The Art of Asking Questions


The most important notion in Horary Astrology is the question you ask. It has to be worded perfectly, or the astrologer is unable to give an insightful answer.

Anyone with an intermediate knowledge of astrology can answer questions to determine whether or not something is advisable, or how it’s going to play out. I should clarify and say your answer may not be accurate to the situation, which is often the result of the astrologer ‘s inability to interpret the Horary chart in relation to other factors. Like with any calculation or technique, a single chart is never sufficient information to derive any sort of answer; you have to integrate information from multiple sources.

I believe this can be expanded not only for just astrology, but life in general. Here are some helpful tips for when you get a reading:

1. Don’t heckle.

It’s probably a bad idea to waste my time and ask me when your first child was born, or the first language you spoke growing up. While Uranian Astrology can deduce precise dates such as childbirth, you’re going to end up paying me a LOT more money to do this type of work. I’m just going to tell you to add another $4,000 of reading credits (no, I don’t really charge this), but others in the business might try and guess using their psychic senses.

Worse yet, if you’re going to be a total dumbass and heckle someone by asking your nationality, it’s only a matter of time before you get dropped as a client, or anger the professional because you’re not taking the work seriously.

2. Be precise.

Horary Astrology concerns itself with the nature of your question, so it needs to be exact. If you’re going to ask me about when you’re going to get married, why are you asking me this? Is it for security? Is it about money? If it’s to marry rich so you can get away from your evil stepmother, I’m going to suggest you need counseling and end the session. Sorry, no refunds!

I get a lot of questions about relocation, but it’s always important to know the reason for moving. What are your goals? If it’s for retirement, what type of retirement do you seek? A happy one, a wealthy one, peaceful…? The list goes on.

3. Don’t ask about planetary retrogrades.

There’s a gigantic untapped (and unethical) market in advising people about planetary retrogrades.
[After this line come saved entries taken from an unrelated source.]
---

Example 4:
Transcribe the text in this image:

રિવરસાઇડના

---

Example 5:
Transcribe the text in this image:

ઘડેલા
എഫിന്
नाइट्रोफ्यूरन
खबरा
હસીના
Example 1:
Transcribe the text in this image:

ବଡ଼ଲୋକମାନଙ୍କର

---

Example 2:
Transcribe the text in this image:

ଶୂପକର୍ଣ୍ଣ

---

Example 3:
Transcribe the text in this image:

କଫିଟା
I’m frequently asked when Mercury or Venus is in retrograde. To a certain extent, I can understand why people want to know this. This disaster duo has the greatest effect on our daily lives, but not many are concerned about other retrogrades like Mars, Jupiter, or Neptune.
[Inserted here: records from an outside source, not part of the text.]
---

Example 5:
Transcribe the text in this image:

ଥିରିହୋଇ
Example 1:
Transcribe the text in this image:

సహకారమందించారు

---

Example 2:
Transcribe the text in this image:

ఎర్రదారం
My teacher told me to avoid paying attention to outer planetary retrogrades because every year becomes too fucking depressing and grim, because every day on the calendar turns into a wipeout.
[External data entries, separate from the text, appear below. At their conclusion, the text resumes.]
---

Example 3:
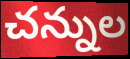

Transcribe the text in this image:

చన్నుల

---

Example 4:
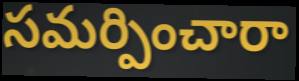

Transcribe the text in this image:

సమర్పించారా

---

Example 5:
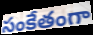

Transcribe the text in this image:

సంకేతంగా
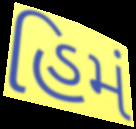
હિમં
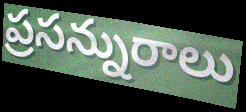
ప్రసన్నురాలు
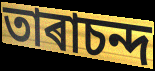
তাৰাচন্দ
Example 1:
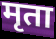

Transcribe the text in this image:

मृता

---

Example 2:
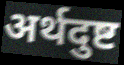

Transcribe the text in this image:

If you’re overly concerned about the next Mercury retrograde because it always brings tragedy and total atrocity into your life, I have one single piece of advice that always works: Cut out the bullshit. There’s a 100% chance you’re sick and tired of being sick and tired, so you need to do a major overhaul and some serious purging. Don’t pick up your phone for a week, spend some quality time with yourself, and, for the love of God, please stop the chain letter Facebook posts. Do you recognize the co-dependently toxic energy those posts spew out?

Yes, planetary retrogrades serve to shake things up, but if you dread every single one of them and always want to know when they are, you’re definitely doing something wrong. They won’t ever stop going into retrograde–even after you die–so I’m leaning more toward you need an intervention from yourself and all the toxic shit around you.

4. Keep the focus on yourself.

If you’re going to pay me my consulting fees to gain insight into your issues, it’s unwise to ask about someone other than yourself. If you want to play the lovesick client and continue to ask me for chart impressions for people you’re talking to via online dating, I’m happy to take your money, but the reality is you should be spending that money to go out in the real world and meet people with (presumably) more substance.

People like parents, children, etc. have a way of coming up in the chart on their own, so I wouldn’t worry too much to inquire about a reading for your newborn son or daughter.

5. We’re not God.

Astrologers are not God. It’s impossible to supersede the powers of our Supreme Intelligence. So don’t ask me stupid shit like when you should conceive your next child, when to take out a two-million dollar life insurance policy that will pay out after just one month of premiums, or when to play the lottery.

Be leery of anyone who attempts to sell you information based on gambling such as lottery, slot machines, or other gambling jackpots. There’s a 100% guarantee you’re throwing money away because the information is inaccurate. Don’t you think if I knew how to calculate a winning time to buy a lottery ticket, I’d be charging a shitload of money? I’d never have to work with more than four clients in a year because I’d be so filthy rich from making people into millionaires.